Million Dollar Fork | Teen Ink

Million Dollar Fork

August 31, 2013
By Jakesiegler BRONZE, San Diego, California
Jakesiegler BRONZE, San Diego, California
3 articles 0 photos 0 comments

Here’s a boy,

Tip toe’ing on daddy’s hips
showing all his Puerto Rican blood flowing
on a makeshift river boat
made of concrete love and wood-fired plantains
that stand like pillars in pain

He’s wearing a shirt made of Dandelion silk
stained with Mommy’s breast milk,
rice and beans, atop Corduroy jeans,
and the American Dream,
and Daddy says, “do you even know what Corduroy means? It means...

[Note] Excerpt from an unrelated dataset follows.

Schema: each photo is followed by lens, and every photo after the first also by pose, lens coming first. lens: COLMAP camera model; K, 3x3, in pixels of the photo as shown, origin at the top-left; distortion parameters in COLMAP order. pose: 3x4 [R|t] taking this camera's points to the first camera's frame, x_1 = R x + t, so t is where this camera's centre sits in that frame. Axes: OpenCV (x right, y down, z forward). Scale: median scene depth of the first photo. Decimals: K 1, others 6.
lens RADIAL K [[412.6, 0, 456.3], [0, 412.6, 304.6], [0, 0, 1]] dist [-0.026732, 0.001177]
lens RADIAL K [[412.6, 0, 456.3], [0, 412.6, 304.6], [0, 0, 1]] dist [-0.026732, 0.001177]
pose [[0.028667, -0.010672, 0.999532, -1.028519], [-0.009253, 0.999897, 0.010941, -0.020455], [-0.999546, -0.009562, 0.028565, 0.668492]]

That thousands of middle aged and over-aged women sit,
knitting, heads spinning circles around routine, casting away their hopes and storing them in endless seams
of cloth and cloak, for farm towns and city folk, Swedish mansions and English bloak,
their misfortune create our corduroy jeans,
they suffer in wonder,
that’s what Corduroy means...

And all the while,
baby boy sits rocking in Mommy’s arms,
loosely gripping her fat like a pillow pet,
ignoring the water’s silhouette,
as the river boat rocks too,
it’s a third world rutter, quiet,
you can hear the waves shudder,
rippling away from the boat,
like they know this family lived in the gutter
and now they are escaping,
for the baby boy, and his toy bouncy balls,
because to some of us,
poverty is as real as a Barbie Doll,
and as disguised as a loaner in a high school hall, every family is different...
but this boy’s father left poverty in a minute,
so that his son would never have to grow up in it.


Here’s a boy,

Sitting on a New York port,
eating chowder with a fork,
a million dollar fork,
carved of gold and his father’s work in court

See the father is a judge, used to delivering a sentence,
but he barely is around enough to hear his son speak a sentence,
talk about repentance,
the boy never grew up with religion,
but he had a pen pal from Sudan, and used to communicate through carrier pigeon

See and the pigeon could never fall,
through the warzone and all,
used to leave Sudan in blood and come back in an Ivory shawl,
and the boy believed it, and believe me he too would see it,
that all the money in the world wasn’t worth the loneliness that could bleed through him

See daddy had a job,
but his job was to put food on the table not to look after boy and his mom,
and the boy wanted to spell out, what he could never ever yell out,
that Daddy,” life is about more than what you think it is about!”

But Daddy had to work,
so he could never ever hear,
that his son would follow him to work every day for a year,
and sit by the court, to the right off on the port,
and eat chowder every day with his million dollar fork.